University of Dundee

4 Year Wellcome Trust PhD Programme: Mechanisms of asymmetric stem cell division

Despite tremendous progress the origin of cancer is still a matter of debate for many malignancies, but it is clear that stem cells play an important part in this context. How are stem cells and the onset of tumorigenesis linked? Some stem cells can divide asymmetrically. This means that when they divide the stem cells self-renew and at the same time produce a daughter cell that will have another fate. If this process of cell fate assignment by asymmetric stem cell division goes wrong, tumourigenesis can be triggered. So how does the process of asymmetric cell division protect stem cells from forming tumours? In order to answer this question, we need to understand how asymmetric stem cell division is controlled normally.

The project will use neural stem cells of the developing nervous system of the fruit fly as a model system to interrogate the molecular mechanisms of asymmetric cell fate generating stem cell divisions. It will in particular focus on the analysis of how the evolutionarily conserved partitioning-defective (PAR) complex regulates the actomyosin cytoskeleton during asymmetric cell division of these neural stem cells.
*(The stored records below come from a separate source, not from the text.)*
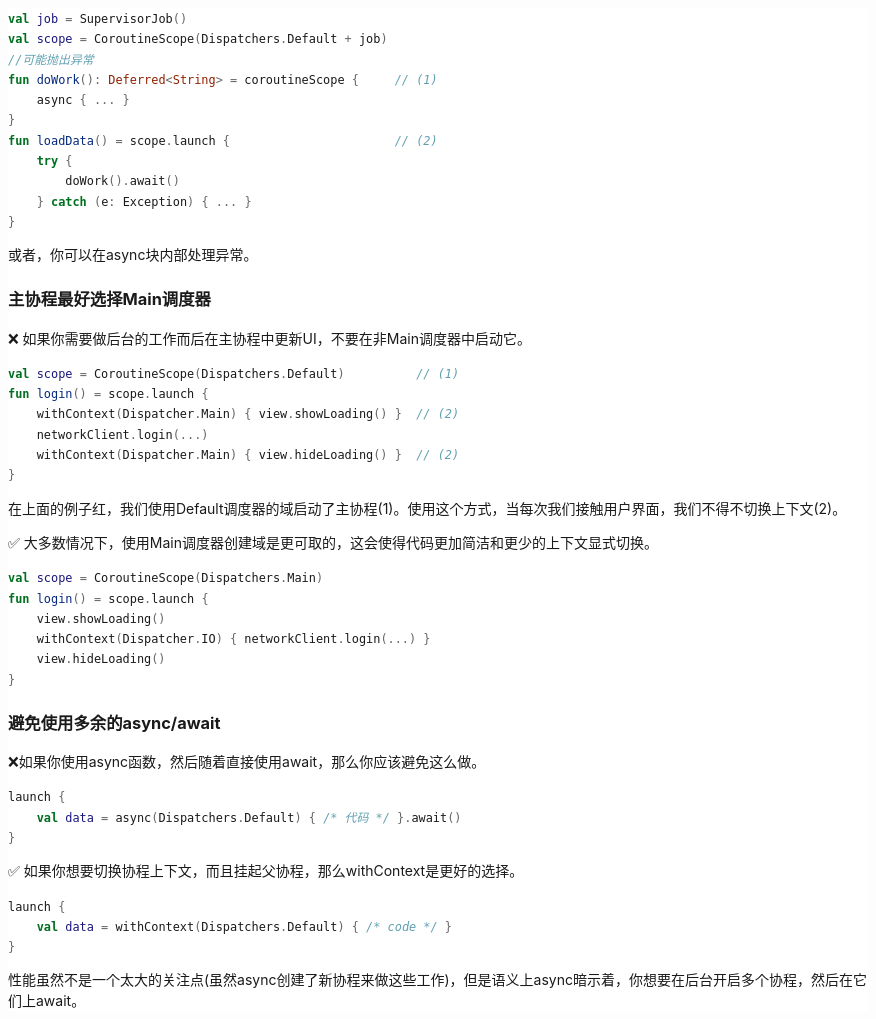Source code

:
 ```kotlin
val job = SupervisorJob()                               
val scope = CoroutineScope(Dispatchers.Default + job)
//可能抛出异常
fun doWork(): Deferred<String> = coroutineScope {     // (1)
    async { ... }
}
fun loadData() = scope.launch {                       // (2)
    try {
        doWork().await()
    } catch (e: Exception) { ... }
}
```
或者，你可以在async块内部处理异常。

### 主协程最好选择Main调度器

❌ 如果你需要做后台的工作而后在主协程中更新UI，不要在非Main调度器中启动它。

```kotlin
val scope = CoroutineScope(Dispatchers.Default)          // (1)
fun login() = scope.launch {
    withContext(Dispatcher.Main) { view.showLoading() }  // (2)  
    networkClient.login(...)
    withContext(Dispatcher.Main) { view.hideLoading() }  // (2)
}
```
在上面的例子红，我们使用Default调度器的域启动了主协程(1)。使用这个方式，当每次我们接触用户界面，我们不得不切换上下文(2)。

✅ 大多数情况下，使用Main调度器创建域是更可取的，这会使得代码更加简洁和更少的上下文显式切换。

```kotlin
val scope = CoroutineScope(Dispatchers.Main)
fun login() = scope.launch {
    view.showLoading()    
    withContext(Dispatcher.IO) { networkClient.login(...) }
    view.hideLoading()
}
```
### 避免使用多余的async/await

❌如果你使用async函数，然后随着直接使用await，那么你应该避免这么做。
```kotlin
launch {
    val data = async(Dispatchers.Default) { /* 代码 */ }.await()
}
```
✅ 如果你想要切换协程上下文，而且挂起父协程，那么withContext是更好的选择。

```kotlin
launch {
    val data = withContext(Dispatchers.Default) { /* code */ }
}
```
性能虽然不是一个太大的关注点(虽然async创建了新协程来做这些工作)，但是语义上async暗示着，你想要在后台开启多个协程，然后在它们上await。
Using chemical-genetics and super resolution real time confocal microscopy, the project will explore how the PAR complex and the actomyosin network act in concert over time to allow asymmetric cell division.  This involves the use of CrispR/Cas9 to edit the genome to generate new tools as well as optogenetic approaches in combination with nanobody expression to manipulate the subcellular localization of endogenous molecules within the stem cells to reveal the temporal and spatial function of key polarity proteins to build better models of how asymmetric division of stem cells is controlled to prevent the lineage to proliferate out of control.